Hampton Waterworks

The Hampton Waterworks is located on the north side of Hunt Street west of Lee Street in downtown Hampton (Calhoun County) in southwest Arkansas. The metal water tower and associated well house were built by the Pittsburgh–Des Moines Steel Co. for the Public Works Administration (PWA) in 1937.
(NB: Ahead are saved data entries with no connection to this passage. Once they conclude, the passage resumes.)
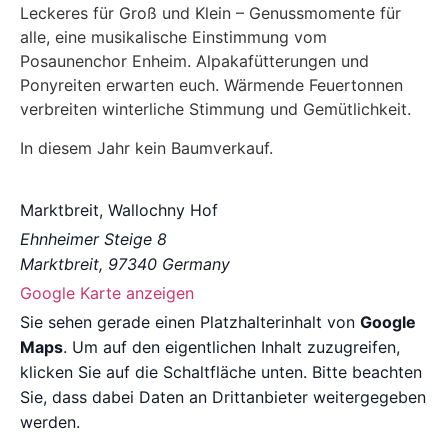
Leckeres für Groß und Klein – Genussmomente für
alle, eine musikalische Einstimmung vom
Posaunenchor Enheim. Alpakafütterungen und
Ponyreiten erwarten euch. Wärmende Feuertonnen
verbreiten winterliche Stimmung und Gemütlichkeit.
In diesem Jahr kein Baumverkauf.
Marktbreit, Wallochny Hof
Ehnheimer Steige 8
Marktbreit
,
97340
Germany
Google Karte anzeigen
Sie sehen gerade einen Platzhalterinhalt von
Google
Maps
. Um auf den eigentlichen Inhalt zuzugreifen,
klicken Sie auf die Schaltfläche unten. Bitte beachten
Sie, dass dabei Daten an Drittanbieter weitergegeben
werden.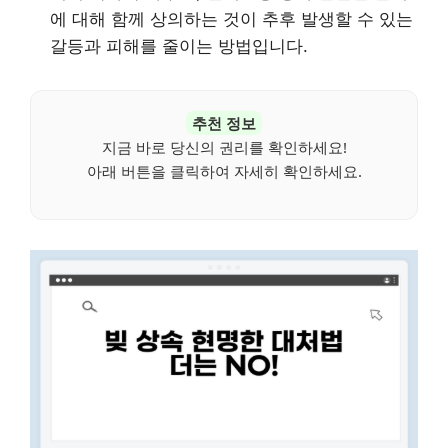
에 대해 함께 상의하는 것이 추후 발생할 수 있는
갈등과 피해를 줄이는 방법입니다.
추천 정보
지금 바로 당신의 권리를 확인하세요!
아래 버튼을 클릭하여 자세히 확인하세요.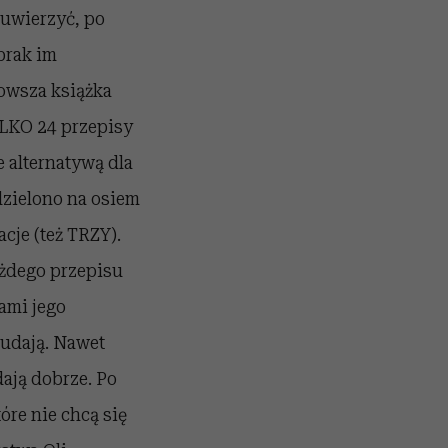
 uwierzyć, po
brak im
nowsza książka
TYLKO 24 przepisy
 alternatywą dla
dzielono na osiem
acje (też TRZY).
ażdego przepisu
ami jego
 udają. Nawet
dają dobrze. Po
óre nie chcą się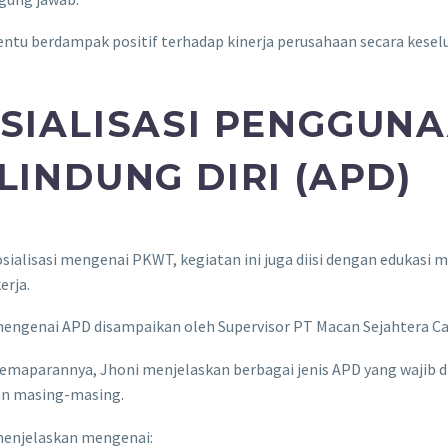
tentu berdampak positif terhadap kinerja perusahaan secara kesel
SIALISASI PENGGUN
LINDUNG DIRI (APD)
osialisasi mengenai PKWT, kegiatan ini juga diisi dengan edukasi
erja.
mengenai APD disampaikan oleh Supervisor PT Macan Sejahtera Ca
emaparannya, Jhoni menjelaskan berbagai jenis APD yang wajib d
an masing-masing.
 menjelaskan mengenai: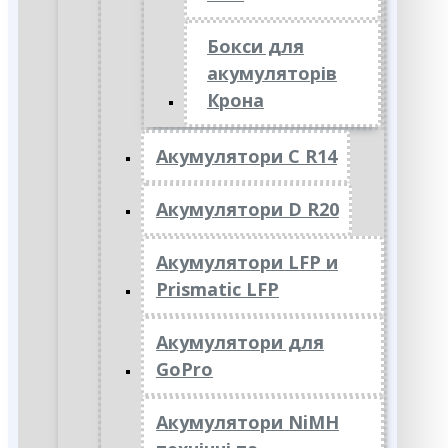
Бокси для
акумуляторів
Крона
Акумулятори C R14
Акумулятори D R20
Акумулятори LFP и
Prismatic LFP
Акумулятори для
GoPro
Акумулятори NiMH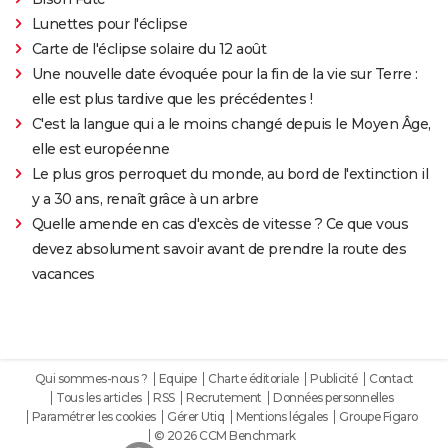
Lunettes pour l'éclipse
Carte de l'éclipse solaire du 12 août
Une nouvelle date évoquée pour la fin de la vie sur Terre :
elle est plus tardive que les précédentes !
C'est la langue qui a le moins changé depuis le Moyen Âge,
elle est européenne
Le plus gros perroquet du monde, au bord de l'extinction il
y a 30 ans, renaît grâce à un arbre
Quelle amende en cas d'excès de vitesse ? Ce que vous
devez absolument savoir avant de prendre la route des
vacances
Qui sommes-nous ?
Equipe
Charte éditoriale
Publicité
Contact
Tous les articles
RSS
Recrutement
Données personnelles
Paramétrer les cookies
Gérer Utiq
Mentions légales
Groupe Figaro
© 2026 CCM Benchmark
Hampton and Calhoun County suffered along with the rest of Arkansas during the Great Depression, and one of President Franklin D. Roosevelt’s New Deal agencies provided much needed assistance. The Federal Emergency Administration of Public Works, which became known as the Public Works Administration, was created on June 16, 1933, as part of the National Industrial Recovery Act. While initial efforts focused on federal projects, Congress soon expanded PWA aid to state and local projects that would provide jobs for unskilled laborers and spending for deserving projects. The PWA put unemployed citizens to work during the Great Depression while bringing badly needed infrastructure to communities of all sizes throughout Arkansas, such as waterworks, sewer systems, highways, bridges, tunnels, and electric transmission services.

Hampton’s population more than doubled in the decade following the 1920 census, and the city applied to the PWA for a waterworks to serve its swelling population. On July 21, 1936, the PWA gave a $15,000 loan and awarded a $12,191 grant for the project. A contract for $24,047 was awarded on September 18, 1936, and the Pittsburgh–Des Moines Steel Co. began construction on October 2, 1936. Construction was complete by March 31, 1937, and the Hampton Waterworks continues to serve the people of the community into the twenty-first century.

The Hampton Waterworks, a testament to the work of the PWA, was listed on the National Register of Historic Places on October 5, 2006.

For additional information:
“Hampton Waterworks.” National Register of Historic Places nomination form. On file at Arkansas Historic Preservation Program, Little Rock, Arkansas.

Hope, Holly. An Ambition to be Preferred: New Deal Recovery Efforts and Architecture in Arkansas, 1933–1943. Little Rock: Arkansas Historic Preservation Program, 2006.

The WPA Guide to 1930’s Arkansas. Lawrence: University Press of Kansas, 1987.